Project Leaders

Mohan Baruwal Chhetri
- Dr. Mohan Baruwal Chhetri is a Senior Research Scientist with the Distributed Systems Security Group at CSIRO Data61. He holds a Master of Information Technology (MIT) and a Doctor of Philosophy (PhD) from Monash University and Swinburne University of Technology respectively. His main research interest is in developing intelligent solutions to facilitate decision support, decision automation and decision optimization in cyber-physical-social ecosystems. Prior to joining Data61, he was a lecturer at Swinburne University of Technology, Melbourne, Australia.

Pascal Craw
- Pascal's research interests centre around the development of automated technology for environmental monitoring across Microbial Genomics, PCR, Genetic barcoding. Advances in genomic science and molecular biology offer many powerful tools for understanding the environment. Unfortunately, most of these methods require significant training and hardware which limits their ability to be used in the field or deployed remotely. Pascal's work relates to the miniaturisation and automation of environmental monitoring tools to facilitate remote monitoring and high temporal and spatial resolution studies.

Andreas Duesner
- Andreas is interested in the convergence of psychology and emerging technology systems to develop a deeper understanding of human behaviour and cognition in a technology context and to drive innovation and adoption.
Andreas’ work focuses on:
• Human Factors research with new interactive technologies
• Understanding and developing models of human trust and cognitive workload when interacting with (semi)automated systems, decision support and ML/AI systems
• Novel evaluation and assessment methods of human behaviour and cognitive processes

Aidan Hotan
- Aidan is currently System Scientist for the ASKAP radio telescope array, Australia's latest national radio observatory facility. He has a long-standing interest in experimental science, instrument development and space research. Aidan has contributed to the design, construction, commissioning, and operations of several radio astronomy instruments, with the goal of using the latest technology to improve our understanding of the universe. Advanced software and high-volume data processing are key to this endeavour, and the emerging field of collaborative intelligence will maximise the discovery potential of ASKAP and future observatories.

Pavan Sikka
- Pavan is currently a Senior Research Scientist in the Robotics and Autonomous Systems (RAS) Group at CSIRO's DATA61 Business unit. Pavan obtained his PhD in Robotics from the University of Alberta, Canada.
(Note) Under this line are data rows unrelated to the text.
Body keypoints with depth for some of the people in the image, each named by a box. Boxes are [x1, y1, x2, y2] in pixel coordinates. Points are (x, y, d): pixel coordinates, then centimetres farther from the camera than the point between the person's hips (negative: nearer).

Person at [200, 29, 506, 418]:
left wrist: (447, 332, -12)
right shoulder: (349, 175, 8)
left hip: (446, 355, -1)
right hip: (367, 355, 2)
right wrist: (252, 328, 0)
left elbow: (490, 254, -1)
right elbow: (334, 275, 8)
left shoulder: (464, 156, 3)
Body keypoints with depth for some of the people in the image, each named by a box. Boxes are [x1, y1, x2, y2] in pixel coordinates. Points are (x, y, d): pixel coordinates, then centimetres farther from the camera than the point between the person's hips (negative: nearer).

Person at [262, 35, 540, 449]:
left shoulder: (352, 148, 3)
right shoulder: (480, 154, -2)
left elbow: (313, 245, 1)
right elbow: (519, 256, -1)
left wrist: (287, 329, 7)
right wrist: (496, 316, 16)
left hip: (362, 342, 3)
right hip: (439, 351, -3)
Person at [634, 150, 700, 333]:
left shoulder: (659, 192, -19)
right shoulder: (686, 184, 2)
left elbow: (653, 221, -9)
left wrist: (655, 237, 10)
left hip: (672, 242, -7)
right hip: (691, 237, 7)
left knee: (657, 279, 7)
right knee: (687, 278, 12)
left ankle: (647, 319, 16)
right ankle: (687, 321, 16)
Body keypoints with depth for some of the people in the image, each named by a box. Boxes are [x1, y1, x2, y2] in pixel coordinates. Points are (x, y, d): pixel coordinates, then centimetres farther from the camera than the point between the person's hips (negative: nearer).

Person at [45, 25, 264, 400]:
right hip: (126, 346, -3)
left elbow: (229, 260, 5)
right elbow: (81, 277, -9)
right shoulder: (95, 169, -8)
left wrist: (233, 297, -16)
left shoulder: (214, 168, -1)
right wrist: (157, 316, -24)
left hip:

He worked as a post-doctoral fellow at the ANU before commencing with CSIRO in 1998 as a Robotics Software Engineer. He was originally involved with several foundational projects for the Robotics Group in the Mining Domain. In the past, he has been a team leader for the Software team as well several teams in RAS. Pavan is currently working on dynamic situational awareness, applied and demonstrated on CSIRO’s DARPA human-robot team to create robots that can morphologically adapt to their tasks and environments.

Rad Suchecki
- Rad studied Computing Sciences at the University of East Anglia, Norwich, UK where he also completed his PhD on graph-theoretical structures for biology. He then joined the University of Adelaide where he developed high-performance computational pipelines and web applications for integration, analysis, and visualisation of biological data. He continues this work as a Research Scientist in Crops Datascience group at CSIRO’s Agriculture & Food Business Unit where he also develops frameworks and software to drive reproducibility and automation in crop informatics and datascience. Rad is working on the development of human-machine collaborative workflows for efficient and accurate annotation of genomes.

Pete Thrall
- Pete is currently the Group Leader for Digitisation with CSIRO’s National Collection and Marine Infrastructure business unit. His long-term research interests focus on the ecological and coevolutionary dynamics of natural host-microbe interactions using theoretical and spatially explicit computer modelling, experimental and field studies and molecular approaches. While much of Pete’s career has centred on the population and metapopulation dynamics of plant-pathogen systems, he has also worked extensively on the ecological associations between native legumes and associated nitrogen-fixing soil bacteria (rhizobia). Such interactions provide an opportunity to address fundamental questions in community ecology, including the evolution of host specificity, shifts along the mutualism-parasitism continuum, impacts of plant-soil feedbacks on community structure, and geographic-scale patterns in soil diversity and symbiotic effectiveness. Pete will be working on identifying which types of activities could a digital curator provide substantial assistance to human collection staff. This includes explicit identification of tasks where machine-human interaction and collaboration is a critical element.